Quote from: gmoney on September 02, 2018, 11:18:01 PM
I just watched that muted with AR Kane's When You're Sad playing over it. It was perfectly in time and magical.

Fuck me, you're not wrong!!  Fabulous.

Altough, that AR Kane number is essentially Sonic Youth covering Carly Simon's You're So Vain

Jockice

Quote from: Brundle-Fly on September 02, 2018, 10:52:38 PM
I had another think about important TOTP episodes and have come to the conclusion that this was the most 'talked about in the playground' moment of my life. Still WTF brilliant.

Shame about the inane TOTP2 cunt captions

https://www.youtube.com/watch?v=END_WYdf8pw&frags=pl%2Cwn

Indeed it was. Fantastic.

yesitsme

Oh Bummerdog you national treasure.

They should erect statues of him outside every park, playground and wooded area in the land.

A sort of Greyfriar's Boaby.

The Bummberdog song had me in stitches and I don't laugh at anything.  In my mind he's like Roobarb, if I knew how to do it I'd run the opening credit to Roobarb but with the word Bummerdog.

Do Bummerdogs still roam?  Can't recall the last time I saw some terrified child being accosted by one of these creatures.

Dr Rock

I enjoyed that one very much, with Simon Price saying everything I would've said, from remembering the Camden Falcon and Milk etc (I remember the lovely Simon Price too, if you like this Scene That Celebrated Itself, you might like Miki Berenyi's recent Twitters which is loads of personal photos from all over this time period), to liking the music of Happy Mondays but not the horrible Manchester clothes and haircuts, and thinking the then still awesome Prince was lowering himself with the Batman soundtrack. I was even thinking of how much better Shaun Ryder was as a vocalist than Ian Brown, even if no better at carrying a tune, then he said the same thing for the same reasons.

I'm going to say this in the TOTP's thread too - I fucking hate that TOTP's music by Paul Hardcastle, it causes me genuine pain. And it seemed to have stuck around for ages.

I remember one of New Kids Of The Block having a Bauhaus t-shirt too, but also figured it was some stylist having a laugh.


DrGreggles

It did remind me that I love that FYC song too.
Definitely my favourite of theirs.

DrGreggles

Quote from: Dr Rock on September 03, 2018, 10:19:14 AM
I remember one of New Kids Of The Block having a Bauhaus t-shirt too, but also figured it was some stylist having a laugh.

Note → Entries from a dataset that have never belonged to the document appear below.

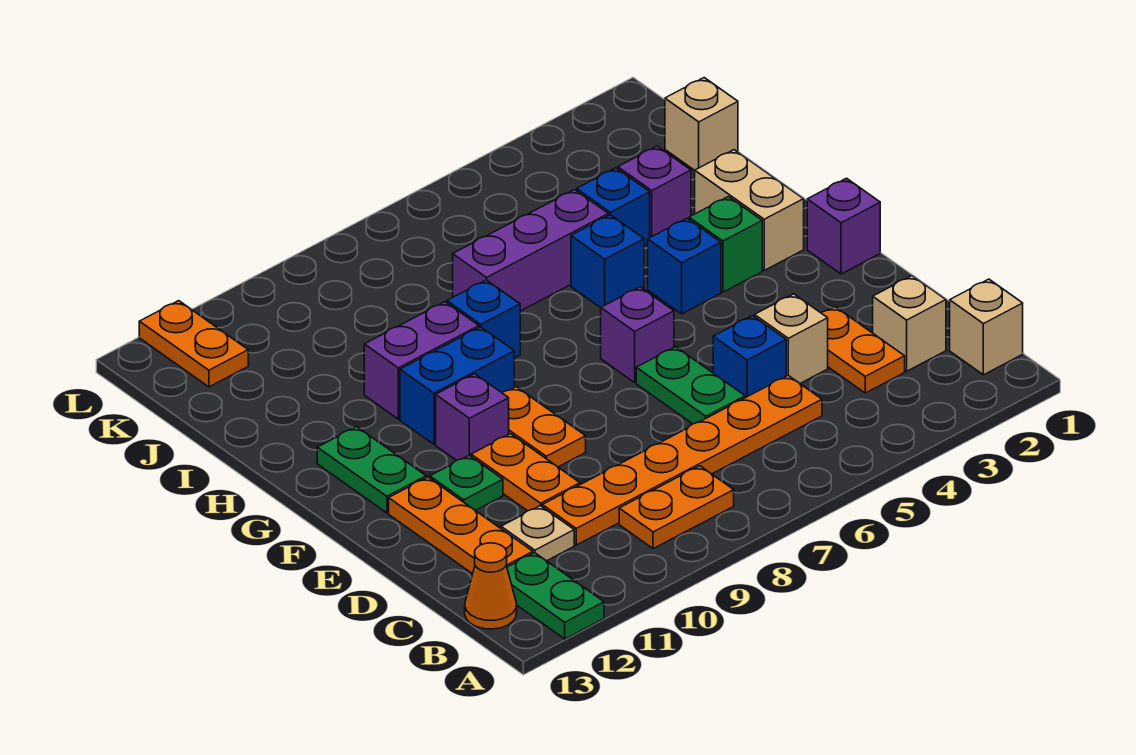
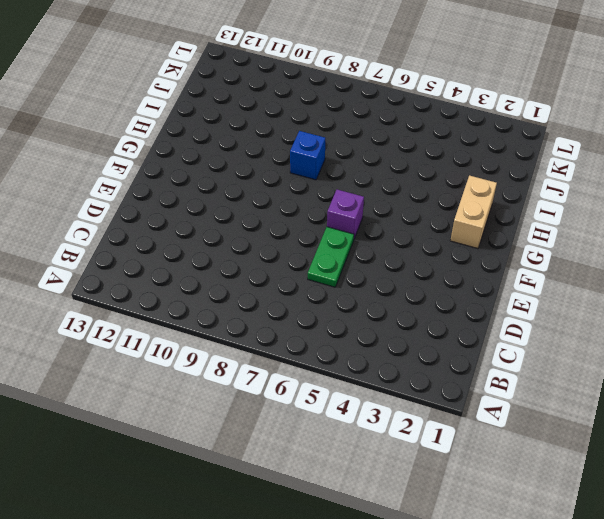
none -> green 1x2 plate [507,553,604,639]
none -> tan 1x1 brick [950,279,1023,375]
none -> orange 1x2 plate [619,466,734,549]
none -> orange 1x1 cone [465,543,517,629]

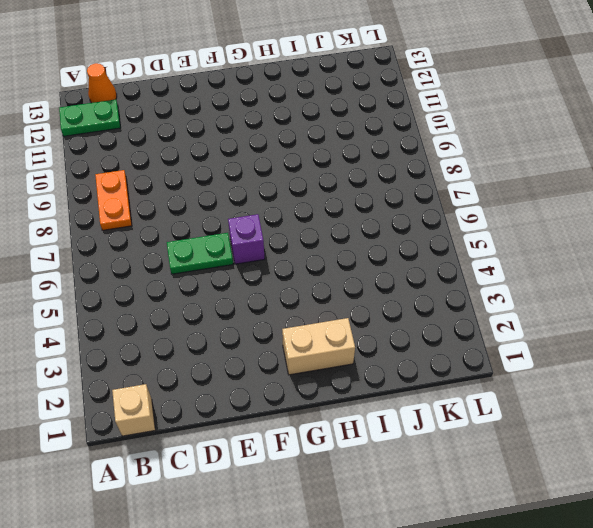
none -> tan 1x1 brick [873,276,946,371]
none -> orange 1x2 plate [821,307,905,393]
none -> orange 1x6 plate [542,376,822,545]
none -> tan 1x1 plate [501,506,574,561]

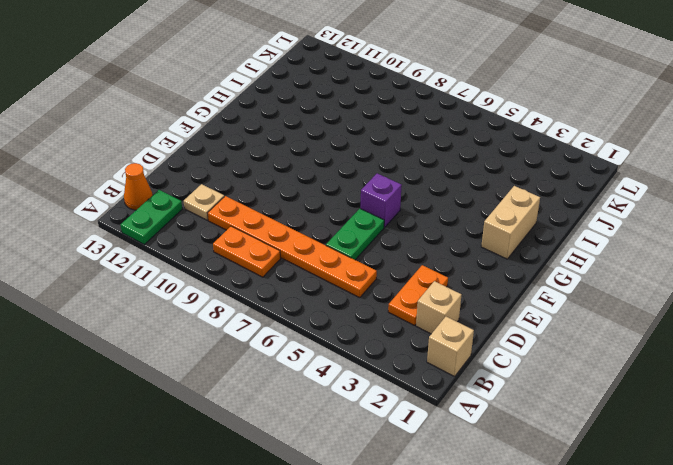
none -> orange 1x3 plate [389,477,533,574]
none -> tan 1x1 brick [755,294,828,383]
none -> blue 1x1 brick [713,316,786,398]
none -> orange 1x2 plate [471,434,580,511]

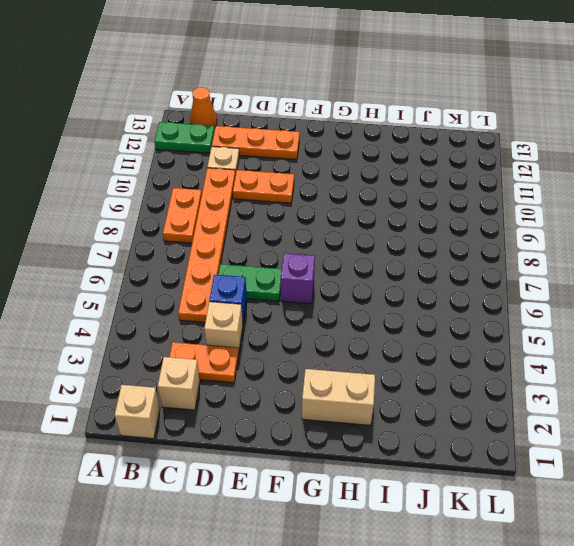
none -> orange 1x2 plate [502,387,586,467]
none -> green 1x1 plate [430,455,503,510]
none -> purple 1x1 brick [807,178,880,274]
none -> purple 1x1 brick [436,374,509,461]

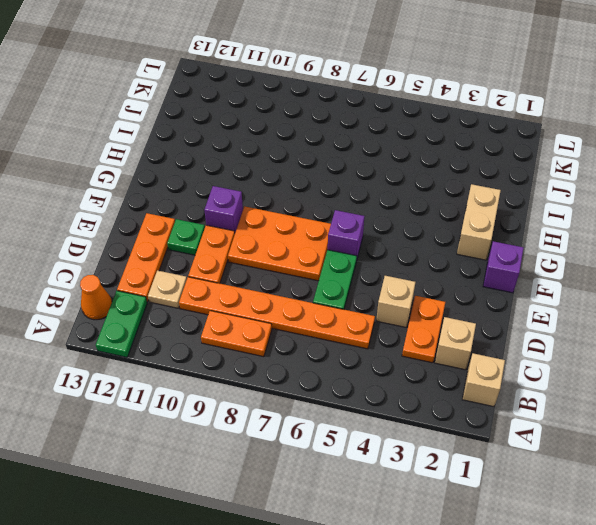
orange 2x3 plate [228,206,331,281] -> orange 1x2 plate [502,387,586,467]
none -> blue 1x1 brick [713,316,786,398]
none -> green 1x2 plate [317,427,426,513]
none -> green 1x1 brick [689,197,762,292]
none -> blue 1x1 brick [648,218,721,314]

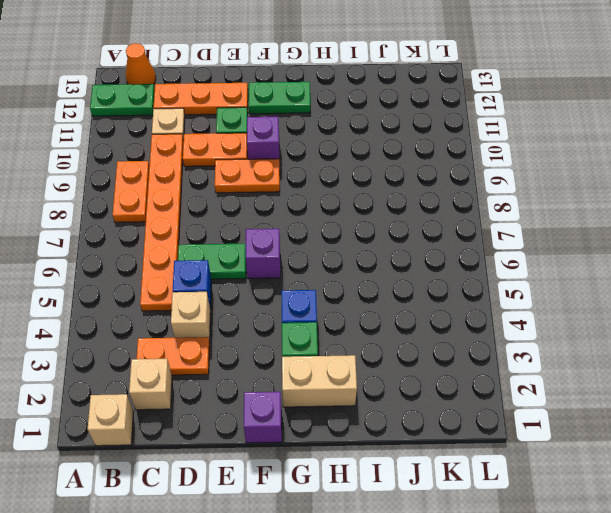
none -> blue 1x2 brick [400,327,514,444]
none -> blue 1x1 brick [571,215,644,308]
none -> blue 1x1 brick [447,280,520,358]
none -> purple 1x2 brick [364,302,479,419]

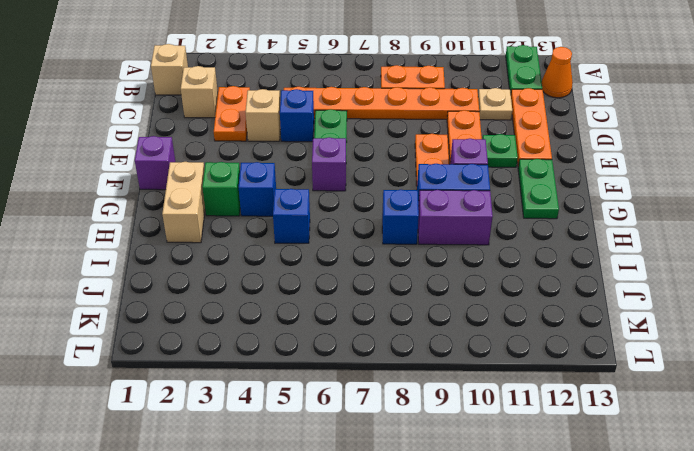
none -> purple 1x1 brick [618,146,691,237]
none -> blue 1x1 brick [577,168,650,246]
none -> purple 1x3 brick [453,190,608,311]
none -> tan 1x1 brick [665,78,738,170]

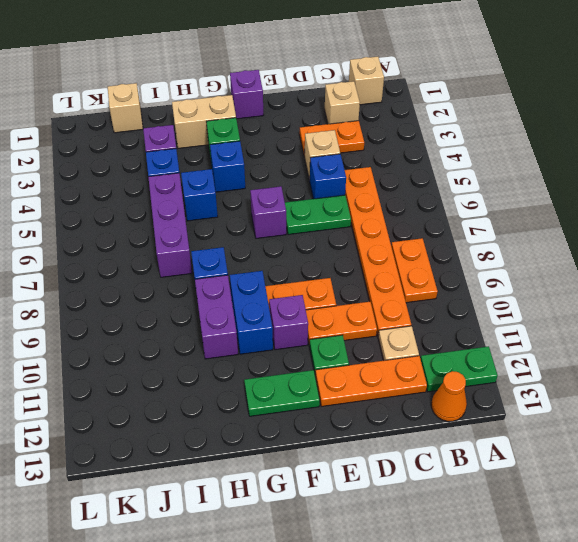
none -> orange 1x2 plate [139,301,248,387]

It just makes me want to see that clip of Martin Freeman having a go at Tim fucking Lovejoy over his Ramones T-shirt.
I think I can forgive Freeman anything after that.

EOLAN

Jenny Powell was a childhood crush of mine from the early to mid 90s. So I was getting rather defensive when they were rightly having a go at her.


DrGreggles


SteveDave

Quote from: EOLAN on September 03, 2018, 01:55:40 PM
Jenny Powell was a childhood crush of mine from the early to mid 90s. So I was getting rather defensive when they were rightly having a go at her.

I too had these defensive feelings for Jenny listening to this.